Der Zeuge Guido Steinberg nickt, um seine Zustimmung zu einem Urteil Wolfgang Wielands (Grüne) zu signalisieren: "Man sitzt mit dem Teufel am Tisch und löffelt mit ihm die Suppe aus". Steinberg, zwischen 2002 und 2005 Terrorismus-Referent im Kanzleramt, hat im Untersuchungsausschuss diesen Befund über die deutsch-syrische Zusammenarbeit bei der Terror-Bekämpfung etwas nüchterner erläutert. Angesichts der "ganz schlimmen Diktatur" in Syrien sei man sich in der Regierungszentrale der Problematik einer solchen Kooperation durchaus bewusst gewesen. Er selbst habe sich gegen dieses Vorgehen ausgesprochen. Doch es habe die Meinung überwogen, die sich bietenden Chancen zu nutzen. Den Startschuss für die Zusammenarbeit gab am 10. Juli 2002 ein Treffen im Kanzleramt, an dem auch Geheimdienstkoordinator Ernst Uhrlau und Assif Schaukat teilnahmen, Vizechef des syrischen Militärgeheimdienstes.
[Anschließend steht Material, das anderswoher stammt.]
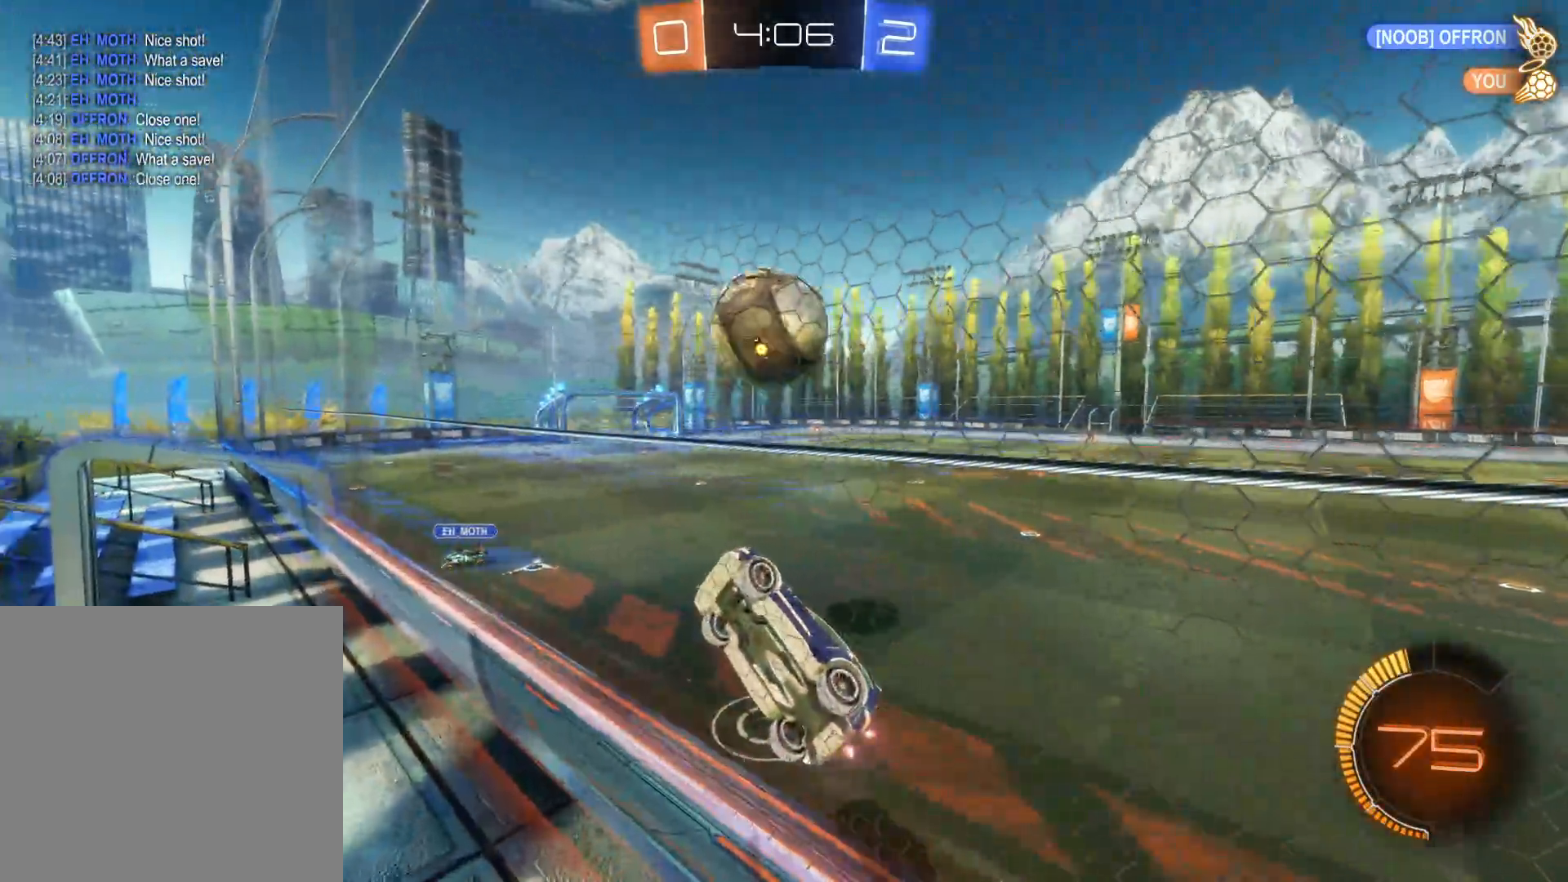
{"buttons": ["R2"], "left_stick": "right", "right_stick": "center", "events": [[33, "R2", "down"], [50, "L2", "up"], [50, "left_stick", "center"], [133, "left_stick", "up-right"], [200, "left_stick", "right"]]}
Der Ausschuss prüft derzeit, ob deutsche Stellen für das Schicksal Mohammed Haydar Zammars mitverantwortlich sind und ob dabei auch die Kooperation mit Damaskus eine Rolle spielt. Der Deutsch-Syrer, gegen den ein Ermittlungsverfahren wegen vermuteteter Verwicklung in die Attentate vom 11. September hierzulande mangels ausreichenden Verdachts nicht in einen Haftbefehl mündete, wurde im Dezember 2001 unter US-Regie in Marokko rechtswidrig festgenommen und sitzt seither in syrischer Haft. Laut Steinberg habe man davon ausgehen können, dass Zammar in dem "berüchtigten Gefängnis" auch gefoltert werde. Gleichwohl wurde Zammar im November 2002 von deutschen Vernehmern in Damaskus verhört, wesentliche Erkenntnisse hätten sich jedoch nicht ergeben, so der Zeuge.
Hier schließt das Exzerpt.